The president has also been applying pressure to state lawmakers to either try and not certify the results or to install electors loyal to Trump. On Thursday, the president summoned senior Republicans in Michigan's state Legislature to the White House.

But those lawmakers, Senate Majority Leader Mike Shirkey and Michigan House Speaker Lee Chatfield, said after the meeting that they see no reason for the outcome not to match the vote — with Biden winning.

"We have not yet been made aware of any information that would change the outcome of the election in Michigan," they said in a joint statement, "and, as legislative leaders, we will follow the law and follow the normal process regarding Michigan's electors, just as we have said throughout this election."

Nevada

An attempt to stop Nevada's certification, brought by failed Republican Senate candidate Sharron Angle, was thrown out Friday.

Angle's group, the Election Integrity Project, claimed that some 1,400 votes cast were done for people who had actually moved to California and registered to vote there, and that about 8,000 ballots were mailed to people who had not voted in a decade, which is against Nevada law.

Biden won the state by more than 33,000 votes.

"The civil remedy of throwing out an election is just a shocking ask," District Court Judge Gloria Sturman told the group's attorney. "You are asking me to throw out 1.4 million votes on the chance that somewhere between 250 and 8,000 people should not have voted."

What's next?

The following week sees two more key states certify their results: Arizona on Nov. 30 and Wisconsin on Dec. 1. Biden won both states narrowly.

The Trump campaign requested a recount in two heavily Democratic-leaning counties that put Biden over the top in Wisconsin.
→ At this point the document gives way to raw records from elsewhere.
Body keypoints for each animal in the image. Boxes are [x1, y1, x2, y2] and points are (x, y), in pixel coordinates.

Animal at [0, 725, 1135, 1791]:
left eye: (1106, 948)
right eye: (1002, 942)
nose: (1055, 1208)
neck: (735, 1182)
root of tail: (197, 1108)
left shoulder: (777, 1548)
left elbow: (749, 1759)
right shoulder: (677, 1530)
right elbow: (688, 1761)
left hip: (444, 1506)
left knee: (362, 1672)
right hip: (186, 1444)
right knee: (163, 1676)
But election officials in the state are complaining that Trump campaign observers are obstructing and slowing down the recount from actually happening, "in some instances by objecting to every ballot tabulators pulled to count," The Associated Press reports.
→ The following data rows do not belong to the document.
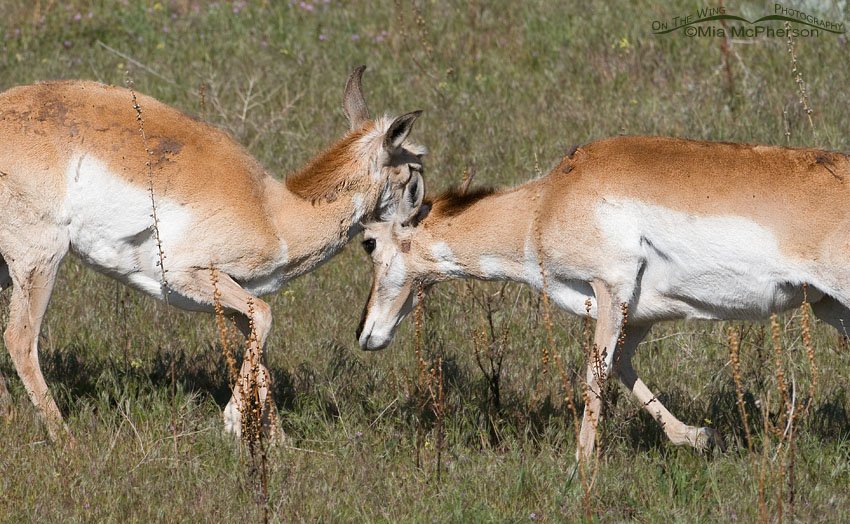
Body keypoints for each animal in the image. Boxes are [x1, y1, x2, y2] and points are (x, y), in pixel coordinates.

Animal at [0, 66, 426, 442]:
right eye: (414, 179)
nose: (422, 226)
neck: (274, 211)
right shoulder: (191, 274)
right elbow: (267, 317)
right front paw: (233, 422)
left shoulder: (235, 299)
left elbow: (260, 348)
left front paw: (279, 445)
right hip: (42, 259)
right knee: (19, 339)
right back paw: (66, 439)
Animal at [356, 135, 850, 461]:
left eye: (369, 242)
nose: (364, 334)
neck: (545, 203)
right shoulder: (638, 315)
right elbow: (621, 367)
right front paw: (699, 437)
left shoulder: (610, 289)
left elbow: (594, 377)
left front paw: (581, 467)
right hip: (832, 308)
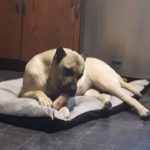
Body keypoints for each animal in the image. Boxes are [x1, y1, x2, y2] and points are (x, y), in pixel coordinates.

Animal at [20, 47, 149, 119]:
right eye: (67, 70)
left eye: (80, 75)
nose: (73, 90)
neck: (49, 74)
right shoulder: (23, 94)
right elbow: (38, 91)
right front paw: (45, 99)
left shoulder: (67, 95)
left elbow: (64, 101)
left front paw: (63, 110)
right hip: (91, 92)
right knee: (105, 95)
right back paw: (106, 103)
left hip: (107, 84)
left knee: (128, 98)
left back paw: (142, 110)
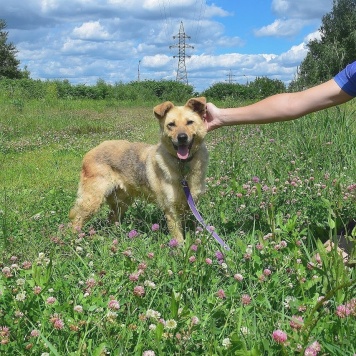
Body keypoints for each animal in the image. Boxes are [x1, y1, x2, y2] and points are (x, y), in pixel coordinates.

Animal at [69, 96, 209, 242]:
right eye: (171, 124)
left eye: (190, 122)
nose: (182, 137)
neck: (183, 164)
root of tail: (90, 151)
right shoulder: (171, 210)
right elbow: (178, 238)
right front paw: (180, 248)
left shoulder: (189, 206)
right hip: (92, 201)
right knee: (76, 219)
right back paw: (73, 239)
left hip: (122, 203)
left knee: (111, 219)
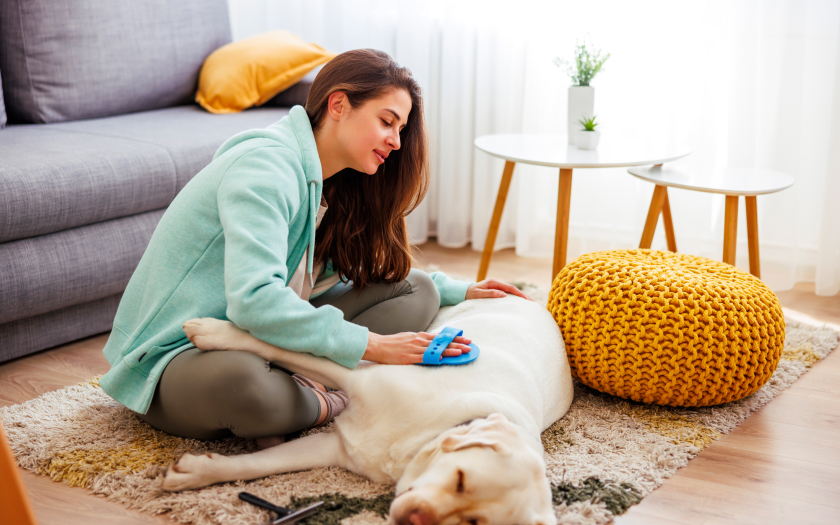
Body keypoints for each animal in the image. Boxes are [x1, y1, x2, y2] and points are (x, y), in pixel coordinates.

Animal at [162, 294, 576, 524]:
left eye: (473, 522)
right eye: (461, 478)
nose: (417, 519)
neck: (425, 437)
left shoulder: (334, 448)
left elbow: (261, 465)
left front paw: (195, 472)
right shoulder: (357, 375)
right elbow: (289, 348)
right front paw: (214, 331)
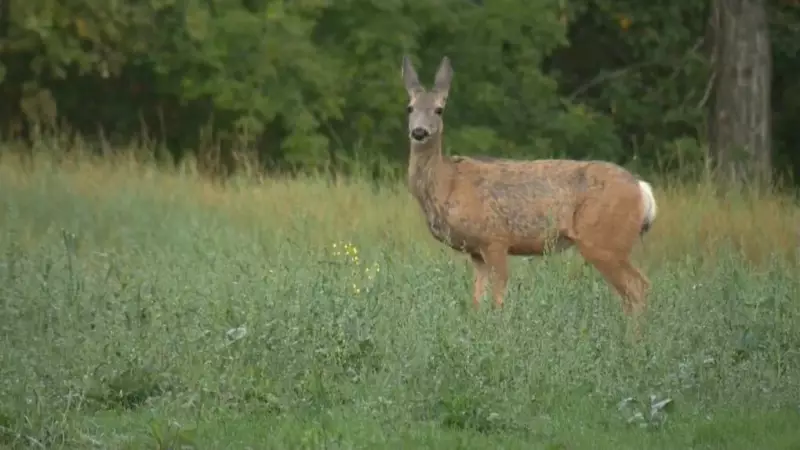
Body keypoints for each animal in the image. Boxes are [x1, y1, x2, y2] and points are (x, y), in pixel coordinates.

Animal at [401, 55, 658, 331]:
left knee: (638, 287)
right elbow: (476, 302)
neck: (447, 183)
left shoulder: (495, 238)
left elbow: (498, 299)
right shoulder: (475, 251)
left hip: (603, 240)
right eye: (410, 108)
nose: (419, 132)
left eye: (439, 109)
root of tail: (642, 189)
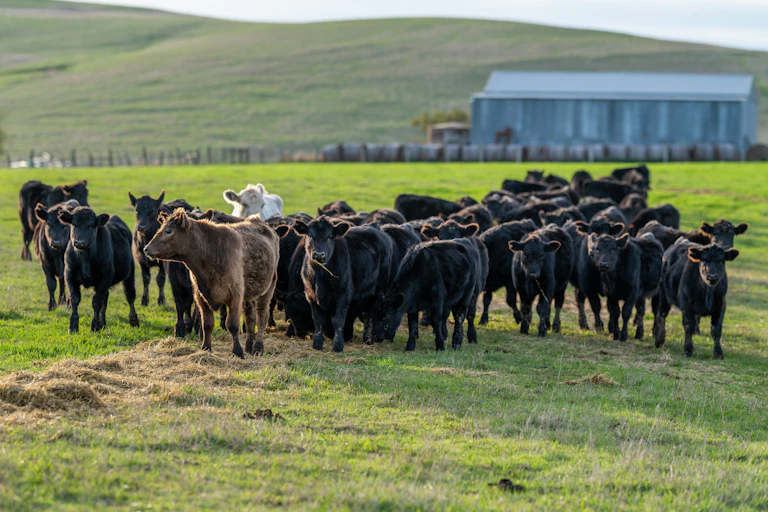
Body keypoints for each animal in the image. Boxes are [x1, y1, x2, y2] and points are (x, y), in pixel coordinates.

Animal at [144, 209, 279, 357]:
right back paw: (249, 346)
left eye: (168, 231)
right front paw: (206, 348)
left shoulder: (235, 296)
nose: (146, 249)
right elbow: (207, 324)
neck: (211, 252)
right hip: (249, 294)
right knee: (250, 317)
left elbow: (232, 325)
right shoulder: (200, 296)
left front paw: (237, 352)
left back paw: (257, 347)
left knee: (261, 317)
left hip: (268, 288)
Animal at [293, 217, 393, 352]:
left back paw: (368, 339)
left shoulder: (342, 295)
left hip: (378, 290)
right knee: (366, 312)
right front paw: (317, 343)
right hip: (364, 292)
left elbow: (337, 320)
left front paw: (338, 345)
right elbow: (317, 320)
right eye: (310, 235)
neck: (320, 277)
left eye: (330, 236)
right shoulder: (311, 295)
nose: (319, 254)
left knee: (371, 314)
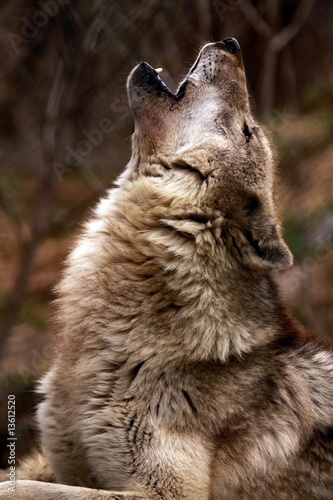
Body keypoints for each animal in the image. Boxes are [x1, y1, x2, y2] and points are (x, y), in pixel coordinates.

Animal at [0, 38, 332, 496]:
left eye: (247, 130)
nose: (231, 43)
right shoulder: (64, 460)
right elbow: (30, 476)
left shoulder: (165, 491)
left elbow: (29, 489)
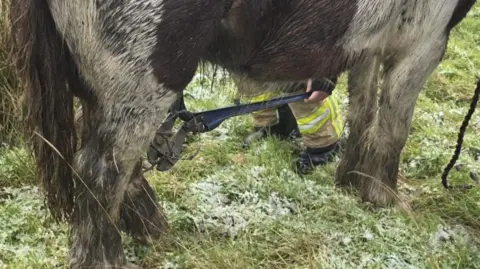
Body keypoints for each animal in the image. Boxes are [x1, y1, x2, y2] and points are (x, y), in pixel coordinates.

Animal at [9, 0, 478, 266]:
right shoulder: (426, 40)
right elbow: (395, 123)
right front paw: (385, 198)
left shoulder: (370, 44)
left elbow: (363, 109)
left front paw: (352, 181)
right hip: (146, 73)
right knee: (101, 170)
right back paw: (107, 259)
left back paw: (151, 227)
States are set to finalize their electors on Dec. 8, then electors will cast votes in state capitols Dec. 14. Those votes will be received by Vice President Pence on Dec. 23, and then Congress tallies them Jan. 6 before Biden is inaugurated Jan. 20.

The Trump campaign may try to drag this out as long as possible, filing in many cases frivolous challenges and appeals. But pressure this week will likely only build on those around him to abandon Trump or convince him to give up what appears to be an even more futile fight as the days go on.